# WORK INSTRUCTIONS:
Reproduce verbatim the lines from the one containing "O, alternativamente, con" through the one containing "QUE CONSIDERARON //", both included.

Data entries:

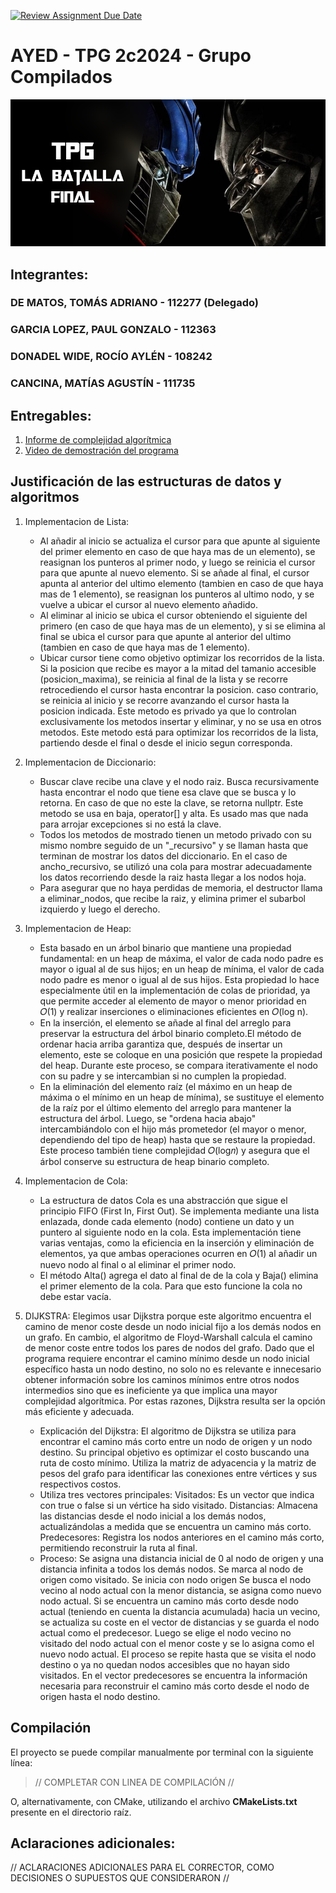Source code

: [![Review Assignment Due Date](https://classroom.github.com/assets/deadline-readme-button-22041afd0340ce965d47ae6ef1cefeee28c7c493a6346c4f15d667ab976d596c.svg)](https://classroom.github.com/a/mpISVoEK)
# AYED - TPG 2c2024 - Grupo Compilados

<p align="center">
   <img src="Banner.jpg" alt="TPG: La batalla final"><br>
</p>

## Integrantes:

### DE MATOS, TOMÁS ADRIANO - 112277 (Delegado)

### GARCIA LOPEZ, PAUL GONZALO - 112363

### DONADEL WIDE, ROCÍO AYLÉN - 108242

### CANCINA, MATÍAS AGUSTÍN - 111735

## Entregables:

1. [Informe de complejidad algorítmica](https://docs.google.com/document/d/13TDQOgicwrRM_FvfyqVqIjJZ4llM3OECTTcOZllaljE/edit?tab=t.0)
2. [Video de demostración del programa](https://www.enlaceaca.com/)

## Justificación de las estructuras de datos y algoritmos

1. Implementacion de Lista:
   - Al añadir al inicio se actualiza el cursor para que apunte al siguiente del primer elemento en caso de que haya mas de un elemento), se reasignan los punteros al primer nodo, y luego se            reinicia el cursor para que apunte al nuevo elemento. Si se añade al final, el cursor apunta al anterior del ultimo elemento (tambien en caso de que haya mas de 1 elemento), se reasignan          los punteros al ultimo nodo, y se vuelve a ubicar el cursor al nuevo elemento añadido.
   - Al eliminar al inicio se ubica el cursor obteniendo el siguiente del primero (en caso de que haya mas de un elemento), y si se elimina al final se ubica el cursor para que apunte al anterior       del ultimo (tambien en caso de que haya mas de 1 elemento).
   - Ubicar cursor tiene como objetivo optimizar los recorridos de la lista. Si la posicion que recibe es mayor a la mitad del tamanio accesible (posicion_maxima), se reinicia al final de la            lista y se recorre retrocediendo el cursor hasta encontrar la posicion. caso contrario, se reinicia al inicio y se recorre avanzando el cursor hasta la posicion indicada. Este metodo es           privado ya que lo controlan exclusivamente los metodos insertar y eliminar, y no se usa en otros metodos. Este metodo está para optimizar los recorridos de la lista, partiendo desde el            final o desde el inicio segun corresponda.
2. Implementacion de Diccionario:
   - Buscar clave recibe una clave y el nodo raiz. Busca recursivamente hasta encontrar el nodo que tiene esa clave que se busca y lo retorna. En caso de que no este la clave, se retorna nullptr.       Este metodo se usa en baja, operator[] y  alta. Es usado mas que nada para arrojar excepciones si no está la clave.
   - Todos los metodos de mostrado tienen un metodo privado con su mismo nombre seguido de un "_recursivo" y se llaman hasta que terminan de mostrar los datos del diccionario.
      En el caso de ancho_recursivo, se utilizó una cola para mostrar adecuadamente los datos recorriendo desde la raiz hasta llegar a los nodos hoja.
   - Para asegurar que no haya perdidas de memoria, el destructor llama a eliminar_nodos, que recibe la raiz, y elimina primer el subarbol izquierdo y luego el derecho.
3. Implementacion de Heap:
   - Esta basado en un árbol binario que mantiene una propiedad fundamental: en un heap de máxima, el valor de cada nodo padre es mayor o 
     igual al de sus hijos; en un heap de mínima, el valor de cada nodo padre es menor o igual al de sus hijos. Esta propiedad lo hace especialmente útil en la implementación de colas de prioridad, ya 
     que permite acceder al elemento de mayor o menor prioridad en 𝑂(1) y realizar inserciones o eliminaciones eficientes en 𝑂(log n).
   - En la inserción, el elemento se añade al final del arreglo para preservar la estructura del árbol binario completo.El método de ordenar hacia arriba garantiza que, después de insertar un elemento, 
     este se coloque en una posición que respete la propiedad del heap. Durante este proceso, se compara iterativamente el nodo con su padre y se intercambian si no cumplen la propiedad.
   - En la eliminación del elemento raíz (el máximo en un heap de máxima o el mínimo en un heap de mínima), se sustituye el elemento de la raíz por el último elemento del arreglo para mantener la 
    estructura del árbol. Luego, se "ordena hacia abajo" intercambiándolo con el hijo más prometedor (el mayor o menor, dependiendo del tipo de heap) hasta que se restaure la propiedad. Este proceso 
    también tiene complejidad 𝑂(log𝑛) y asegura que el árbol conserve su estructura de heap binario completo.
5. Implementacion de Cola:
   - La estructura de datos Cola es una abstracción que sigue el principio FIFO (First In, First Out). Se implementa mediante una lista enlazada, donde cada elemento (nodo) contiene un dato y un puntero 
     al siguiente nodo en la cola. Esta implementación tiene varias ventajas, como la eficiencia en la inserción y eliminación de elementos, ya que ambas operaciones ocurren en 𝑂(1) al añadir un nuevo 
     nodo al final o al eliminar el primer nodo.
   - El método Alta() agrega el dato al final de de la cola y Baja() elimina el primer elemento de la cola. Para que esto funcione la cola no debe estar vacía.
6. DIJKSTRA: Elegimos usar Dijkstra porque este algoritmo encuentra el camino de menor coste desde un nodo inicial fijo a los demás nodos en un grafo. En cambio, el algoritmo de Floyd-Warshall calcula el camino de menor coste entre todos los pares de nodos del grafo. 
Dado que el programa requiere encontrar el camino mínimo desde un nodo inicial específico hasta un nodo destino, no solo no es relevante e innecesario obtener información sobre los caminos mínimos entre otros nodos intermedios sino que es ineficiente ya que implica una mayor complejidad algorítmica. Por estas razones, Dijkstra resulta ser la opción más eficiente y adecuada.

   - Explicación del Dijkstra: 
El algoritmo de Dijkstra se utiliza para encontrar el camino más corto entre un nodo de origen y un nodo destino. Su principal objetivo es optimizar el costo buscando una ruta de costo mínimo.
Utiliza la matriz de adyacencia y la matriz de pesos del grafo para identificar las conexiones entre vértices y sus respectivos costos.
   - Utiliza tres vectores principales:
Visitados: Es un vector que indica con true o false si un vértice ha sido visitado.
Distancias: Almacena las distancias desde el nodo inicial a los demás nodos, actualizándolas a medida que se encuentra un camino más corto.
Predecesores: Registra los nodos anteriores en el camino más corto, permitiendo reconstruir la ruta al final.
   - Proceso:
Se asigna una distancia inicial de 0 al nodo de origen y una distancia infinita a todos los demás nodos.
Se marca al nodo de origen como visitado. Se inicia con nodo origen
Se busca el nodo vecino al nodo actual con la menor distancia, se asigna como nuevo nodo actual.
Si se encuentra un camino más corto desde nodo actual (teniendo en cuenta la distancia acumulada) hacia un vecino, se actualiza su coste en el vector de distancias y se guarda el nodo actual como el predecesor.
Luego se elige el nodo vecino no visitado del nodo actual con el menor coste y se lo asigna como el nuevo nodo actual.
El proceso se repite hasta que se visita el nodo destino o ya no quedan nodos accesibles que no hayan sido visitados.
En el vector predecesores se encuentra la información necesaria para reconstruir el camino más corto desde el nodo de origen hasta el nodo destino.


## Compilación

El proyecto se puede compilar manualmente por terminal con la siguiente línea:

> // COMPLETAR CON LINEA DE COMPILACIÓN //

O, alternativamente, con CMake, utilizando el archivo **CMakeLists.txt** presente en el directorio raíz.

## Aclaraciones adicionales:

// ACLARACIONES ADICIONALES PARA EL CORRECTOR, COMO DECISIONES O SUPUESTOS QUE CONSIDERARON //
* * *
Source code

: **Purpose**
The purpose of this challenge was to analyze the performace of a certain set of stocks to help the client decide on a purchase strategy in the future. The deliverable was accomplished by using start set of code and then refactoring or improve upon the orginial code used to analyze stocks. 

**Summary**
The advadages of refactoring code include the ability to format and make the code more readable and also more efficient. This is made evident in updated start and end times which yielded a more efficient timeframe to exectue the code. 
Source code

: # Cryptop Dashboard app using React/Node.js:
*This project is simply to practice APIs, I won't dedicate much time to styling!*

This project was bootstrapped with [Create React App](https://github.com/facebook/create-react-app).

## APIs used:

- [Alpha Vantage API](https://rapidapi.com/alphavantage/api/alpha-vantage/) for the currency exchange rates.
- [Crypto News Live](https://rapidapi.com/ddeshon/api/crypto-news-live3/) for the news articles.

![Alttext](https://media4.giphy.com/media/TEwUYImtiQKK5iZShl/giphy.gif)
==
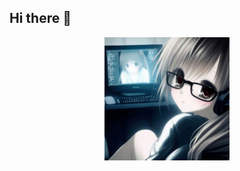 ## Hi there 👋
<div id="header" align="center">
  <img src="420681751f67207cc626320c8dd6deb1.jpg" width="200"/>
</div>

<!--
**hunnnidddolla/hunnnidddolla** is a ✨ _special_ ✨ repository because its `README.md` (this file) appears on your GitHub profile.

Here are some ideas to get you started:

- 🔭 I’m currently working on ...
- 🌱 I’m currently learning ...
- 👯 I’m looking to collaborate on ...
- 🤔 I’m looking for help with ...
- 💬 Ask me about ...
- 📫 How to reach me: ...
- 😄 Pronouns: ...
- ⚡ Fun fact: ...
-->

# THE COMPLETED TASK:
O, alternativamente, con CMake, utilizando el archivo **CMakeLists.txt** presente en el directorio raíz.

## Aclaraciones adicionales:

// ACLARACIONES ADICIONALES PARA EL CORRECTOR, COMO DECISIONES O SUPUESTOS QUE CONSIDERARON //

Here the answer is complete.